Otro género en el que no pude entrar fue el “slice of life”. No me molesta la lentitud o las historias sin mucho conflicto, pero en general son historias sobre la vida interior de personajes femeninos mezclados con una mirada cosificante “moe” que me termina sacando de la historia. Lo peor es que estas series suelen ser excusas para experimentar con animación un poquito más impresionista, como pasa con Akebi’s Sailor Uniform, que hace cosas maravillosas con la luz y los peinados de las protagonistas.

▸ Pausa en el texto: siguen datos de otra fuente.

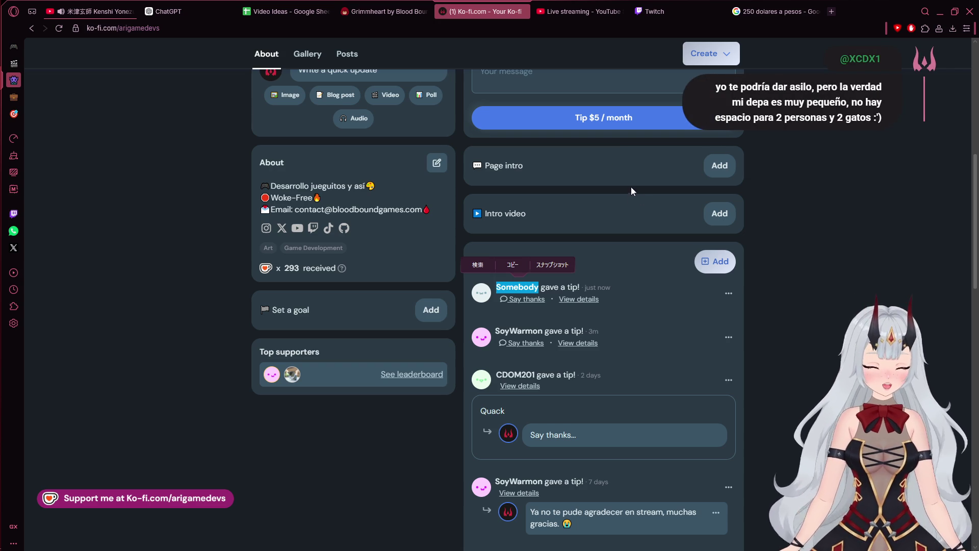
- Clear the new Ko-fi notification, glance at the YouTube and Twitch tabs, then return to Ko-fi
scroll(656, 139, "up", 5)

Pero también hay que bancarse a la cámara recorriendo de forma obsesiva cada milímetro de las protagonistas mientras se ponen la ropita del título.

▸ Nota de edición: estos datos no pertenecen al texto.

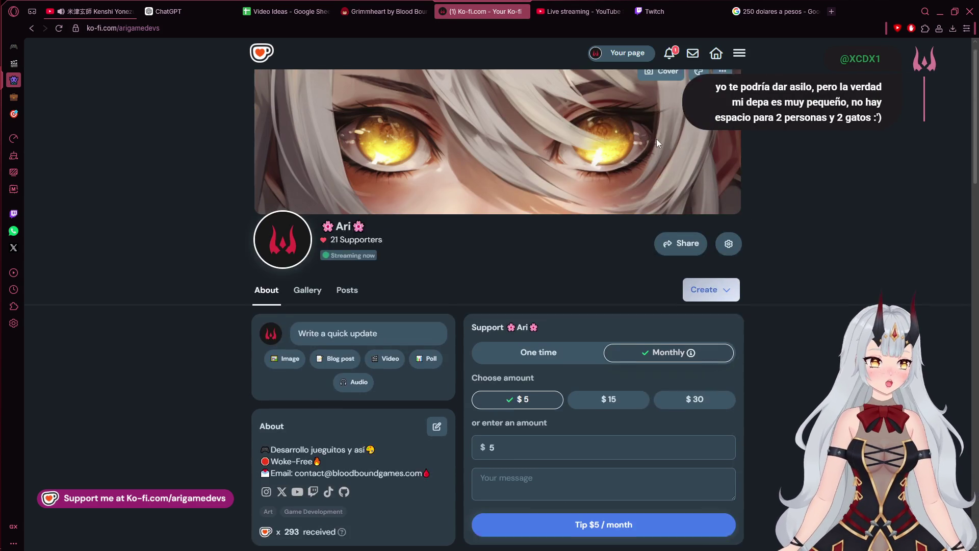
left_click(673, 56)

Ningún “slice” está mejor animado que Bocchi The Rock!, uno de los grandes placeres visuales del año. A diferencia del resto de estas series, el foco está puesto de lleno en el humor, pero como los personajes son clichés sin mucho para decir, el equipo creativo decide reírse de ellas con gags profundamente inventivos que bordean la crueldad y mezclan 2D, 3D, y hasta un stop motion improvisado. La música, también, es excelente. Aunque mi interés por Bocchi y su banda sean nulos, me encanta escucharlas tocar.
Me enganché más con la historia de Do It Yourself!, de animación falsamente simple y figuras “cartoony” que me recordaban a las series de la escuela Masterpiece Theater de los ‘70s (¿qué es Akage no Anne, por ejemplo, si no es un slice of life?). En el centro de la serie están dos amigas distanciadas que se vuelven a acercar gracias a un club de carpintería, y todas las escenas con ellas son bellísimas, y ni hablar de los (pocos) momentos en los que trabajan, perfectas coreografías artesanales. Los secundarios son atroces, eso sí, en especial una rubiecita tsundere que dice “good job” con menos caracterización que un NPC de un Dragon Quest de 8-bit.

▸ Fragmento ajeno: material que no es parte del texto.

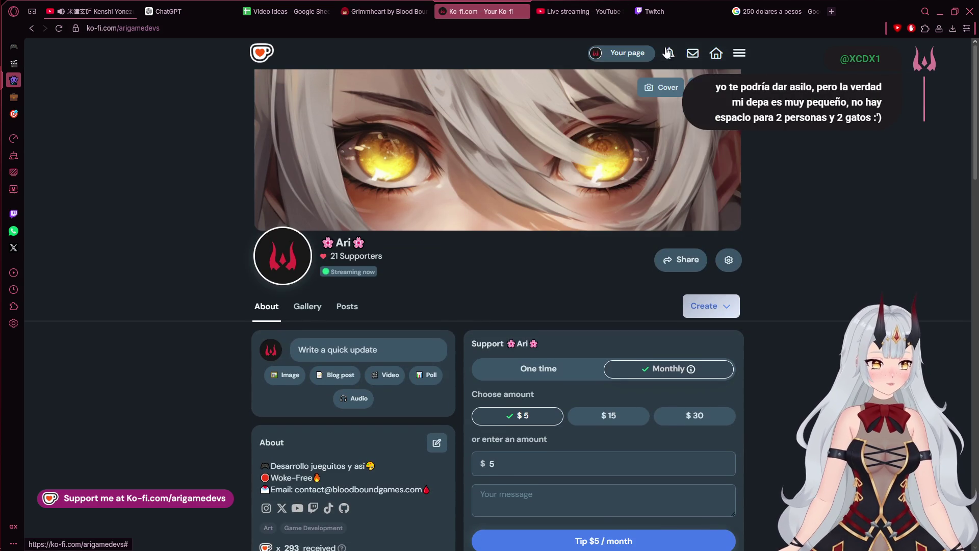
left_click(575, 6)
left_click(655, 10)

MUCHAS segundas temporadas/segundas mitades interesantes. Komi Can’t Communicate es más repetitiva que El Chavo del 8, y aunque se pusieron las pilas para animar uno de mis arcos favoritos del manga (el viaje a Kyoto con Y.Y. HANNYA), me parece que funciona mejor cuando potencia la romcom por sobre los momentos “slice of life”. Espero con ansias la tercera temporada y la llegada de Rumiko Manbagi.
Shadows House perdió un poco del empuje narrativo de la primera temporada, pero quizás expandir el elenco sea lo mejor a futuro. Princess Connect siguió siendo una delicia, una parodia del isekai con grandes guiones, animación ultra creativa y un elenco que solamente se puede pagar cuando seguís juntándola con pala en uno de los gachas más exitosos de todos los tiempos.
No voy a simular que entiendo el 20% de lo que pasa en Pop Team Epic, pero pude disfrutar varios ejemplos de mi estilo de comedia japonesa favorita, con esa estructura “manzai” de personajes profundamente idiotas acompañados de sufridos partenaires y los remates sin remate de los peores 4-koma.
Nada estuvo a la altura de mi rey del humor tonto Keiichi Arai (Nichijou, CITY), pero hubo cosas lindas. Mi favorita fue The Little Lies we all Tell, la demostración de que si no tenés una buena idea para hacer una serie, ¿por ahí sale algo interesante si mezclas cuatro malas ideas? Cuatro amigas de secundaria normales que guardan secretos. Una es una ninja. Otra es telépata. La más “moe” es una invasora alienígena con rasgos de pulpo. La chica masculina es un chabón. Esta última podría ser una red flag, pero por suerte no cae en la usual transfobia casual del animé. La amé porque la premisa parece pensada en joda, los guiones tienen cero esfuerzo, y la animación es nivel South Park. No importa nada.
Teppen!!!!!!!!!!!!!!! (no los cuentes, son quince) fue un paso más allá al tratarse específicamente sobre chicas practicando ese estilo de comedia. Una ametralladora de chistes pésimos que disfruté como el sol de la mañana.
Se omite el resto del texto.